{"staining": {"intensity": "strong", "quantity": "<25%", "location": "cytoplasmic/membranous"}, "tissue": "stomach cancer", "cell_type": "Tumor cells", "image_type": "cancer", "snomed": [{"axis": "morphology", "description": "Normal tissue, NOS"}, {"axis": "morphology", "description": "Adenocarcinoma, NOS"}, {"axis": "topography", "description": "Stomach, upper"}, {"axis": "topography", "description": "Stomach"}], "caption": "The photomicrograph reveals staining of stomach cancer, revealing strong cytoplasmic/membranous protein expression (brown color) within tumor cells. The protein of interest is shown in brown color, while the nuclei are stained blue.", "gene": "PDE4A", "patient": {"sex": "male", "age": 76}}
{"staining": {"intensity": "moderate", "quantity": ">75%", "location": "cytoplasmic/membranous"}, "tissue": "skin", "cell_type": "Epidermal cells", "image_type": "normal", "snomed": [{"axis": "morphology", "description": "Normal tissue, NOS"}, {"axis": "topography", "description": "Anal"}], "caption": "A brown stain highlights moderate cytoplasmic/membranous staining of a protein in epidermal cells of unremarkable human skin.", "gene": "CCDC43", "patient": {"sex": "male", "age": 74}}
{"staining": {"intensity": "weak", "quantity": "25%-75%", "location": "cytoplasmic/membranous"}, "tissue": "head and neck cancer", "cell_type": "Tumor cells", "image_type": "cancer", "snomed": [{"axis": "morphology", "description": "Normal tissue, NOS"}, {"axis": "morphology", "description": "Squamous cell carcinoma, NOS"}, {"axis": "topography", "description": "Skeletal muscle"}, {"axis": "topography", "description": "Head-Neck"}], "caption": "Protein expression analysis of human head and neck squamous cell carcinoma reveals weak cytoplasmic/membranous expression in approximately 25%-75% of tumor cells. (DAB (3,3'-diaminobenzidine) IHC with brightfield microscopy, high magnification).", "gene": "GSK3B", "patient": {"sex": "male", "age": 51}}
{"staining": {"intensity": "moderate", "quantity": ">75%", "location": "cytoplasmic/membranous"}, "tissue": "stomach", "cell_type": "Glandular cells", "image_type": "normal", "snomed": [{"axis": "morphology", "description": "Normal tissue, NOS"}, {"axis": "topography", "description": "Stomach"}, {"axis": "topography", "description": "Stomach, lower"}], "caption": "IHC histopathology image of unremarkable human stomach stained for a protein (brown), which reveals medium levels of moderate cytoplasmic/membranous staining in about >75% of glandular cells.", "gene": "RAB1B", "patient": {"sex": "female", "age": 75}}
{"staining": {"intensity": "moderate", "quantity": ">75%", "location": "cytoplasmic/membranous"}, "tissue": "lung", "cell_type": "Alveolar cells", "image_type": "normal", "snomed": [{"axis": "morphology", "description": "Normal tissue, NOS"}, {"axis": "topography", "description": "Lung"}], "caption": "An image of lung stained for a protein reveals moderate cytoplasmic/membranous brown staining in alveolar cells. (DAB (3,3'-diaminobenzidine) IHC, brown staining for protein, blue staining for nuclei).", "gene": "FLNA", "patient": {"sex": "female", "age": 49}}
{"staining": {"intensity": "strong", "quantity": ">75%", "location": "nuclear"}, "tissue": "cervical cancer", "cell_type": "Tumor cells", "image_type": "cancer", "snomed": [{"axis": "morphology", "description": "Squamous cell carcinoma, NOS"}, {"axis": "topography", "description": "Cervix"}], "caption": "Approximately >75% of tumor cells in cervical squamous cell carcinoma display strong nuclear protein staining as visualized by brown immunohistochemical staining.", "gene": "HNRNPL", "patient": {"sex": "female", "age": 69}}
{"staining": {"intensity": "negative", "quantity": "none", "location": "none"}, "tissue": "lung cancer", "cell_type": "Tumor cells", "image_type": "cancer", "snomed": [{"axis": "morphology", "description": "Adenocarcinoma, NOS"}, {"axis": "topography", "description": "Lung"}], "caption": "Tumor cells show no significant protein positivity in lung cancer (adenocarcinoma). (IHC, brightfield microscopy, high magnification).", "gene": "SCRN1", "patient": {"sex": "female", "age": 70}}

EXERCISE DESCRIPTION.
Every record should be retyped so that it matches the original exactly.

SOLVED PROBLEM.
{"staining": {"intensity": "strong", "quantity": "<25%", "location": "cytoplasmic/membranous"}, "tissue": "stomach cancer", "cell_type": "Tumor cells", "image_type": "cancer", "snomed": [{"axis": "morphology", "description": "Normal tissue, NOS"}, {"axis": "morphology", "description": "Adenocarcinoma, NOS"}, {"axis": "topography", "description": "Stomach, upper"}, {"axis": "topography", "description": "Stomach"}], "caption": "The photomicrograph reveals staining of stomach cancer, revealing strong cytoplasmic/membranous protein expression (brown color) within tumor cells. The protein of interest is shown in brown color, while the nuclei are stained blue.", "gene": "PDE4A", "patient": {"sex": "male", "age": 76}}
{"staining": {"intensity": "moderate", "quantity": ">75%", "location": "cytoplasmic/membranous"}, "tissue": "skin", "cell_type": "Epidermal cells", "image_type": "normal", "snomed": [{"axis": "morphology", "description": "Normal tissue, NOS"}, {"axis": "topography", "description": "Anal"}], "caption": "A brown stain highlights moderate cytoplasmic/membranous staining of a protein in epidermal cells of unremarkable human skin.", "gene": "CCDC43", "patient": {"sex": "male", "age": 74}}
{"staining": {"intensity": "weak", "quantity": "25%-75%", "location": "cytoplasmic/membranous"}, "tissue": "head and neck cancer", "cell_type": "Tumor cells", "image_type": "cancer", "snomed": [{"axis": "morphology", "description": "Normal tissue, NOS"}, {"axis": "morphology", "description": "Squamous cell carcinoma, NOS"}, {"axis": "topography", "description": "Skeletal muscle"}, {"axis": "topography", "description": "Head-Neck"}], "caption": "Protein expression analysis of human head and neck squamous cell carcinoma reveals weak cytoplasmic/membranous expression in approximately 25%-75% of tumor cells. (DAB (3,3'-diaminobenzidine) IHC with brightfield microscopy, high magnification).", "gene": "GSK3B", "patient": {"sex": "male", "age": 51}}
{"staining": {"intensity": "moderate", "quantity": ">75%", "location": "cytoplasmic/membranous"}, "tissue": "stomach", "cell_type": "Glandular cells", "image_type": "normal", "snomed": [{"axis": "morphology", "description": "Normal tissue, NOS"}, {"axis": "topography", "description": "Stomach"}, {"axis": "topography", "description": "Stomach, lower"}], "caption": "IHC histopathology image of unremarkable human stomach stained for a protein (brown), which reveals medium levels of moderate cytoplasmic/membranous staining in about >75% of glandular cells.", "gene": "RAB1B", "patient": {"sex": "female", "age": 75}}
{"staining": {"intensity": "moderate", "quantity": ">75%", "location": "cytoplasmic/membranous"}, "tissue": "lung", "cell_type": "Alveolar cells", "image_type": "normal", "snomed": [{"axis": "morphology", "description": "Normal tissue, NOS"}, {"axis": "topography", "description": "Lung"}], "caption": "An image of lung stained for a protein reveals moderate cytoplasmic/membranous brown staining in alveolar cells. (DAB (3,3'-diaminobenzidine) IHC, brown staining for protein, blue staining for nuclei).", "gene": "FLNA", "patient": {"sex": "female", "age": 49}}
{"staining": {"intensity": "strong", "quantity": ">75%", "location": "nuclear"}, "tissue": "cervical cancer", "cell_type": "Tumor cells", "image_type": "cancer", "snomed": [{"axis": "morphology", "description": "Squamous cell carcinoma, NOS"}, {"axis": "topography", "description": "Cervix"}], "caption": "Approximately >75% of tumor cells in cervical squamous cell carcinoma display strong nuclear protein staining as visualized by brown immunohistochemical staining.", "gene": "HNRNPL", "patient": {"sex": "female", "age": 69}}
{"staining": {"intensity": "negative", "quantity": "none", "location": "none"}, "tissue": "lung cancer", "cell_type": "Tumor cells", "image_type": "cancer", "snomed": [{"axis": "morphology", "description": "Adenocarcinoma, NOS"}, {"axis": "topography", "description": "Lung"}], "caption": "Tumor cells show no significant protein positivity in lung cancer (adenocarcinoma). (IHC, brightfield microscopy, high magnification).", "gene": "SCRN1", "patient": {"sex": "female", "age": 70}}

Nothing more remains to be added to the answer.